**** Task input ****
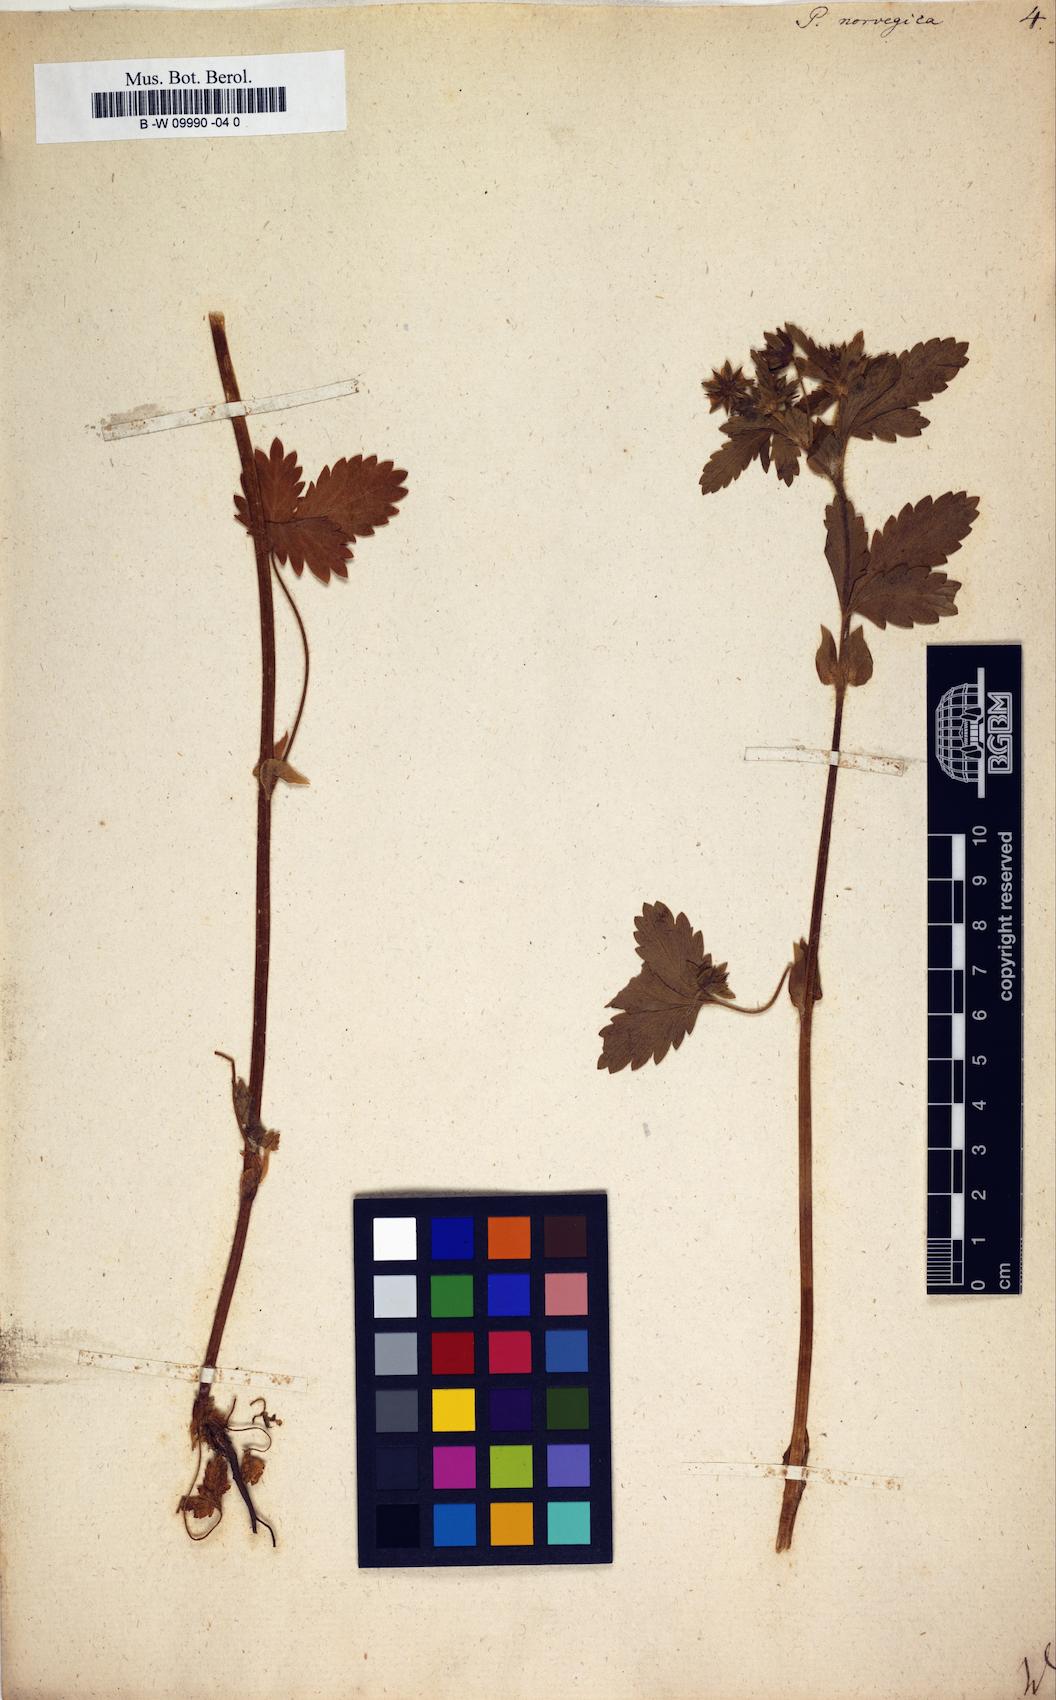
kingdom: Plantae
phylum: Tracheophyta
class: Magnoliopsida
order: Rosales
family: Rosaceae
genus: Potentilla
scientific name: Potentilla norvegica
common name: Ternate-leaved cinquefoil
****
**Aim:**
Rewrite the entries with "common name" replaced by "vernacular name" and every other line left as it is. Omit the pictures from your answer.

**Correct output:**
kingdom: Plantae
phylum: Tracheophyta
class: Magnoliopsida
order: Rosales
family: Rosaceae
genus: Potentilla
scientific name: Potentilla norvegica
vernacular name: Ternate-leaved cinquefoil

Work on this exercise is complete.